▶ **Task details**: Lines in the listing below that hold "root" are the ones to copy.
□ □ □ □
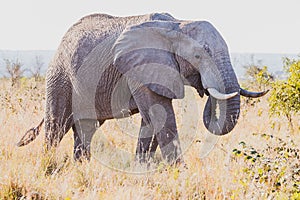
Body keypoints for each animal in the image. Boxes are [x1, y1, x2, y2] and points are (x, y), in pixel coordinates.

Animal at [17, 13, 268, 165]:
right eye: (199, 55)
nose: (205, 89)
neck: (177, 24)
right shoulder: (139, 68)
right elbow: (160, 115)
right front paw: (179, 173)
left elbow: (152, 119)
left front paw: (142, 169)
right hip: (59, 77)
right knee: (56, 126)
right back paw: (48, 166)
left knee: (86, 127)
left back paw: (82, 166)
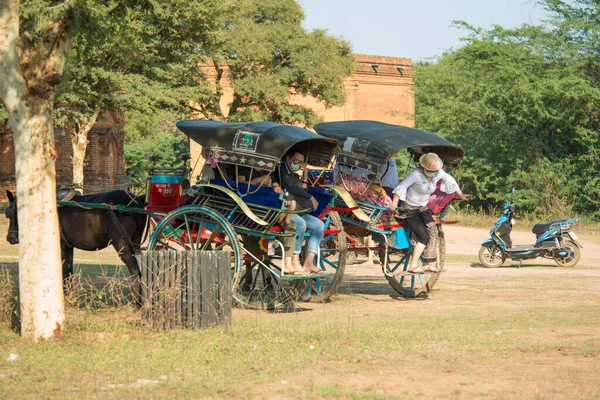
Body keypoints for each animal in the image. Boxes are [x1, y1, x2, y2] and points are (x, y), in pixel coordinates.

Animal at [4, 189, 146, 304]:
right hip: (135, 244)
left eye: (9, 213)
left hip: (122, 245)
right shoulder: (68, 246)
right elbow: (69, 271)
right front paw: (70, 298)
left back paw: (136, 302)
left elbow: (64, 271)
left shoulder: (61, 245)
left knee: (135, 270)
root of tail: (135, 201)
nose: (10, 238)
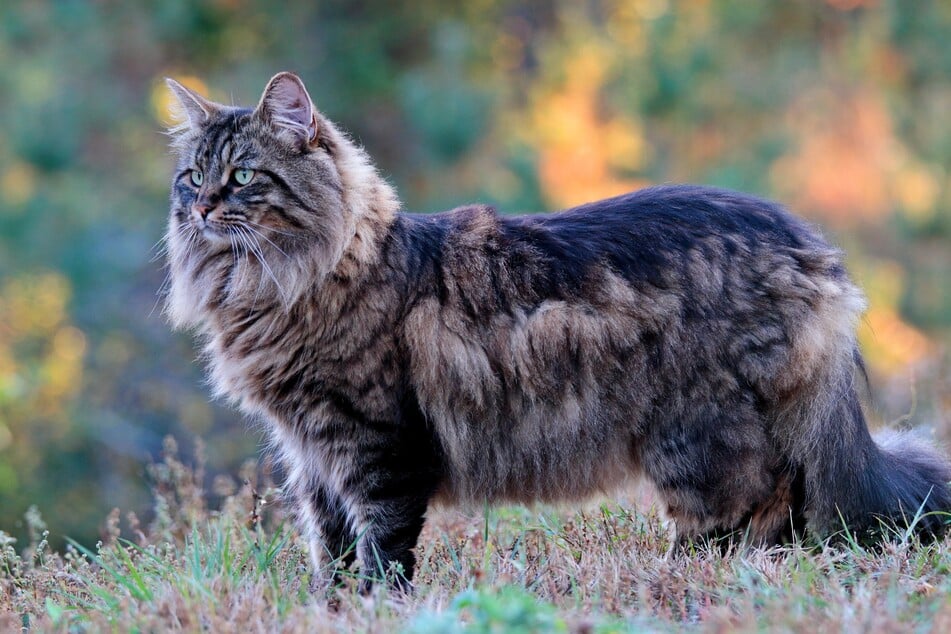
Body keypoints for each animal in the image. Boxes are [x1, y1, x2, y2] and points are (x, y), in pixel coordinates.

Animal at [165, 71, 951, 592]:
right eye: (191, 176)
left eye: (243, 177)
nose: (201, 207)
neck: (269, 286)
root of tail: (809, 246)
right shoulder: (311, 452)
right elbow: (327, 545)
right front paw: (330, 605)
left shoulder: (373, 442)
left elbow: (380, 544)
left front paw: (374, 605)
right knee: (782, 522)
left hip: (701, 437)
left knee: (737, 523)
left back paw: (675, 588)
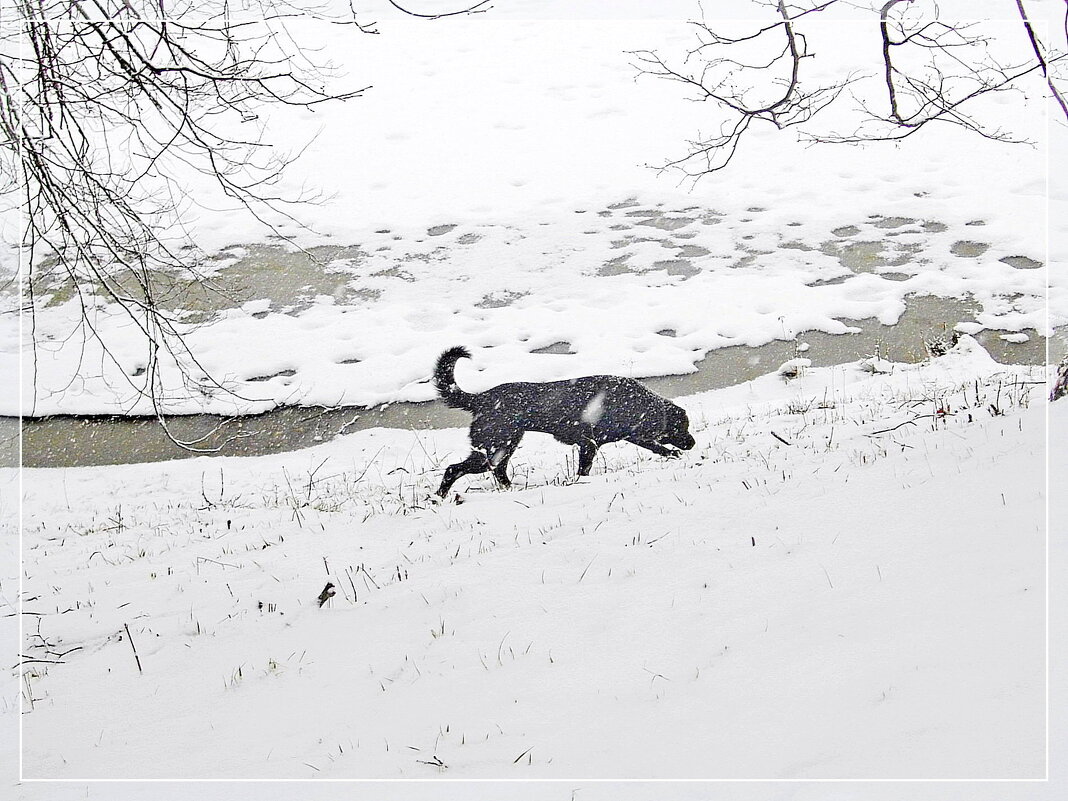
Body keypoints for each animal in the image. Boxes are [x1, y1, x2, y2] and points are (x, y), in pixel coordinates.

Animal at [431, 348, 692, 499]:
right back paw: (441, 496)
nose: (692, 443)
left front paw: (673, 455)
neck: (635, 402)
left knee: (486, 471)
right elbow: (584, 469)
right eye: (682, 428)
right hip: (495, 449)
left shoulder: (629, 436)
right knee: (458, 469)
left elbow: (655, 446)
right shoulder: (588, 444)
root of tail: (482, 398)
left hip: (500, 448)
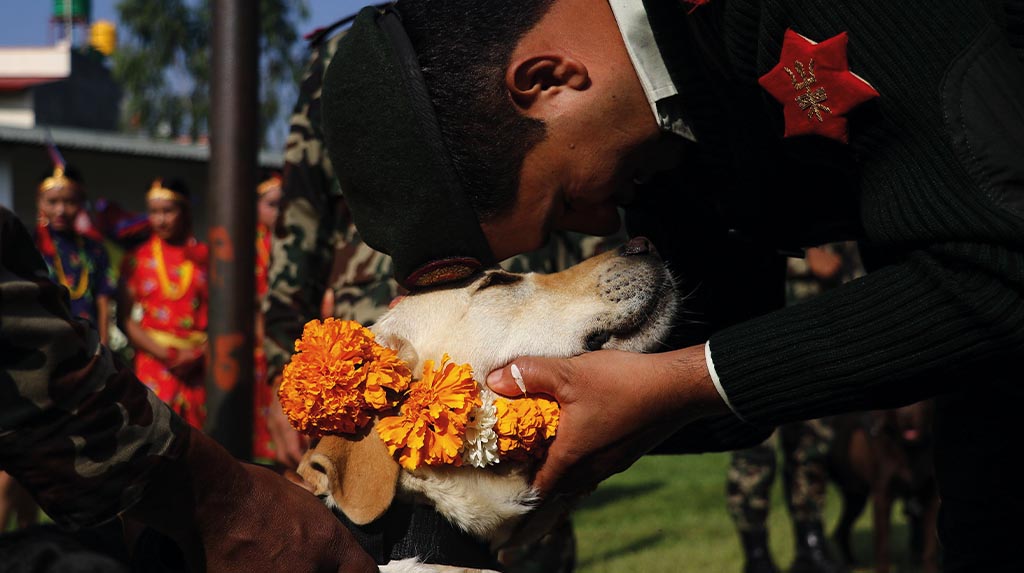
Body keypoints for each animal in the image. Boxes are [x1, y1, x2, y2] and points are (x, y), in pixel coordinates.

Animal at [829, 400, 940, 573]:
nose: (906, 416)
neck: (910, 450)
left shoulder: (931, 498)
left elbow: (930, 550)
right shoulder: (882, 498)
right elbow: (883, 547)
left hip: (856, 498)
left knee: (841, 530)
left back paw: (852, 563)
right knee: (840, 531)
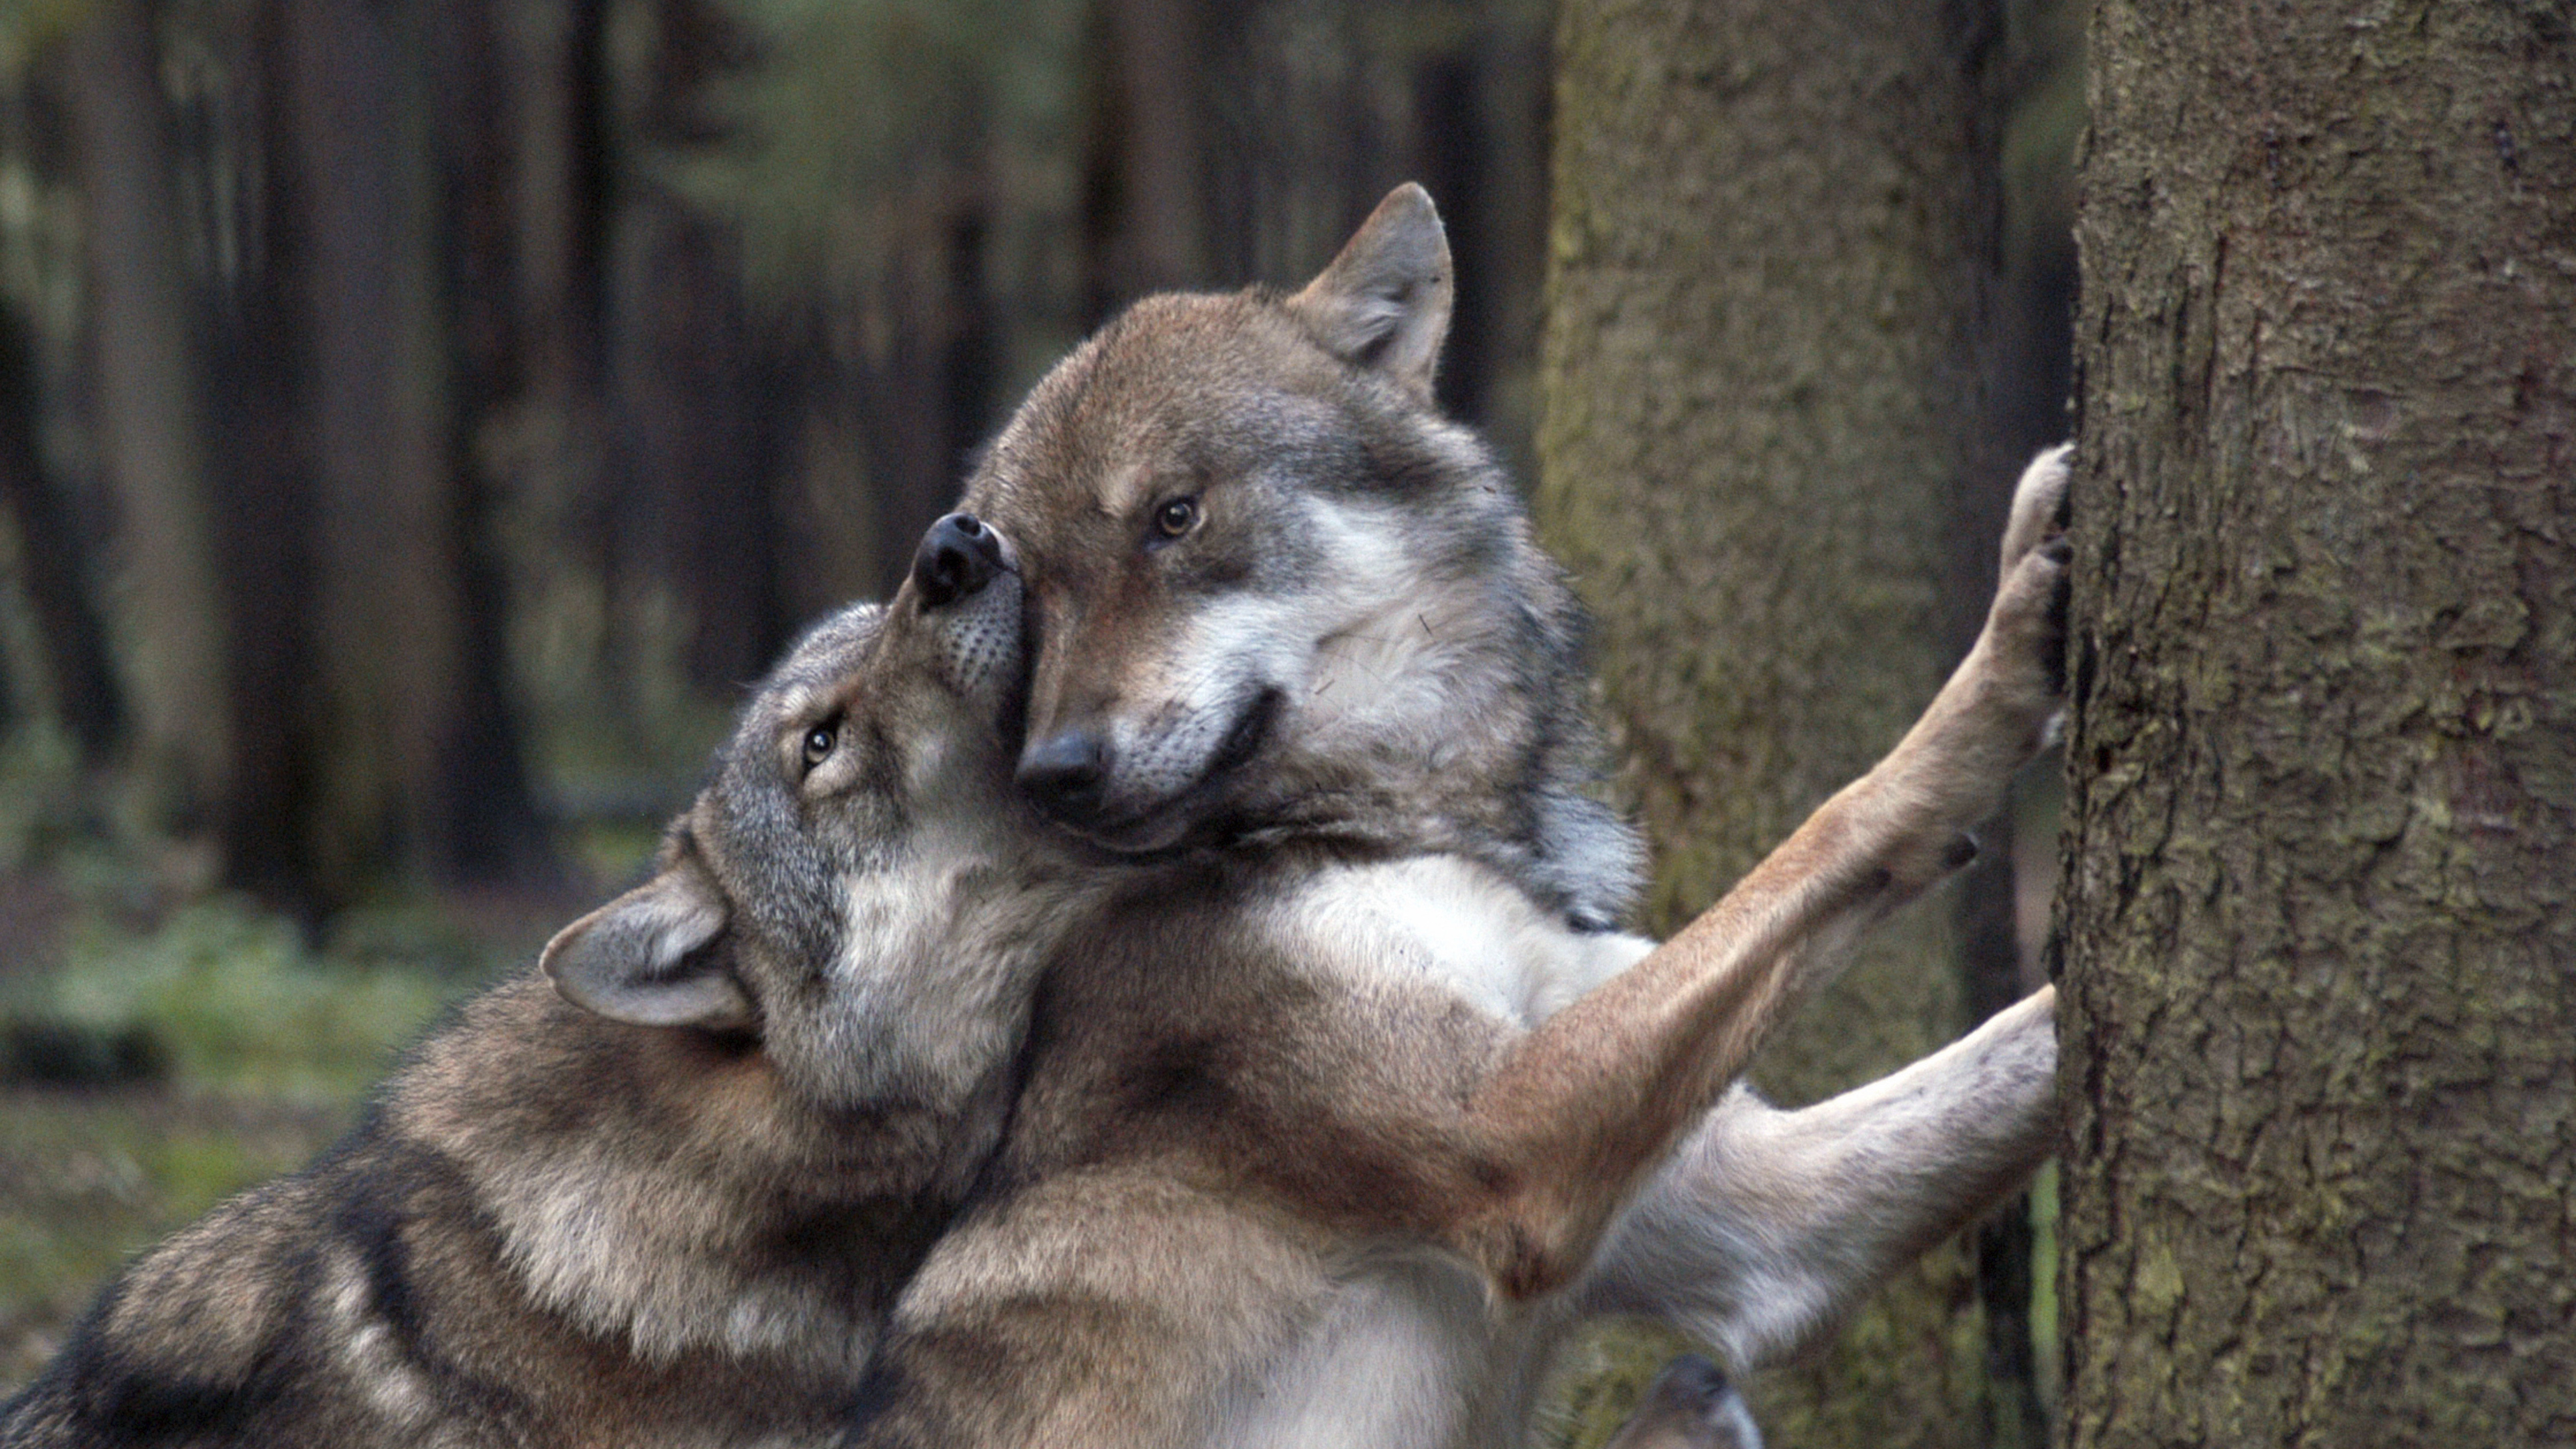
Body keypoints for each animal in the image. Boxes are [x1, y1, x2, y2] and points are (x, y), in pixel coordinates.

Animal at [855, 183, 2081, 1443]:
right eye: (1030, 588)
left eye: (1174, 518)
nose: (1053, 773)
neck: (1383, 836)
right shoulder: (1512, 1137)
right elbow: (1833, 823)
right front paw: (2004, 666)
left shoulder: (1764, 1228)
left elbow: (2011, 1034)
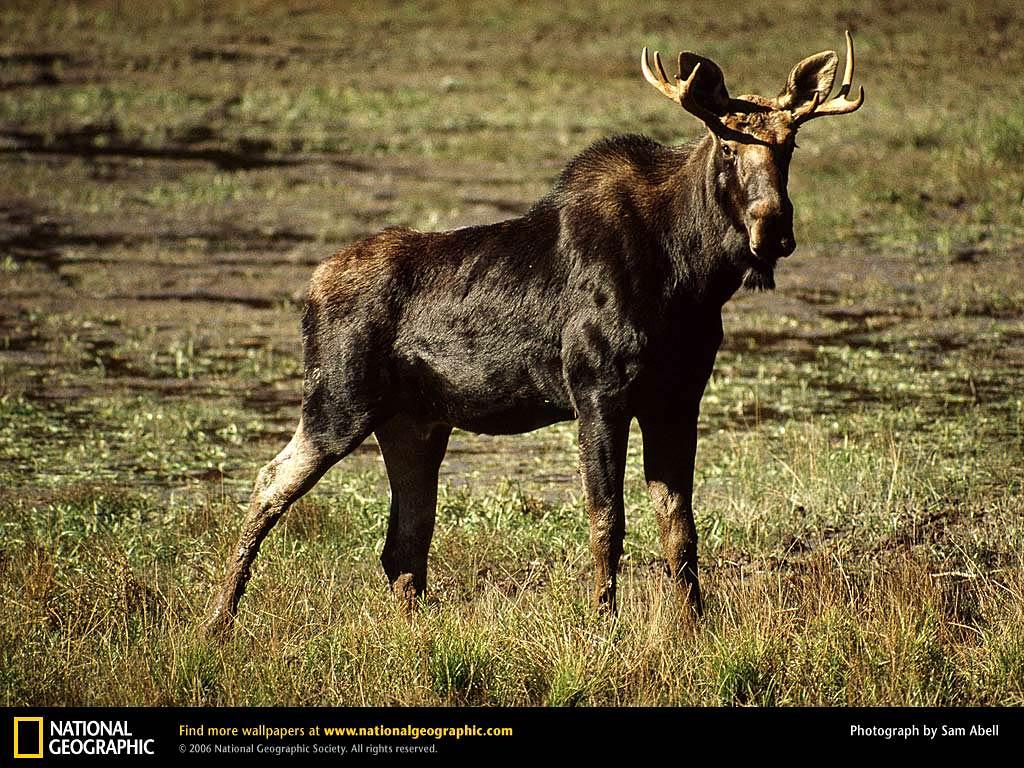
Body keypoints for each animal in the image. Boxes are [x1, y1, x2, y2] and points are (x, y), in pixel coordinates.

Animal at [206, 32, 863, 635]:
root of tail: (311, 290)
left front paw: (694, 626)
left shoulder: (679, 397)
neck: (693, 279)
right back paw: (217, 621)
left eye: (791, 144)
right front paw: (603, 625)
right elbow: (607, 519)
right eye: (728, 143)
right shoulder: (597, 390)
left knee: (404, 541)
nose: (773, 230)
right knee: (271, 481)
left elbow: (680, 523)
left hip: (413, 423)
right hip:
□ □ □ □
▶ **Problem solution**:
root of tail: (135, 201)
root of tail: (809, 246)
root of tail: (482, 398)
root of tail: (311, 290)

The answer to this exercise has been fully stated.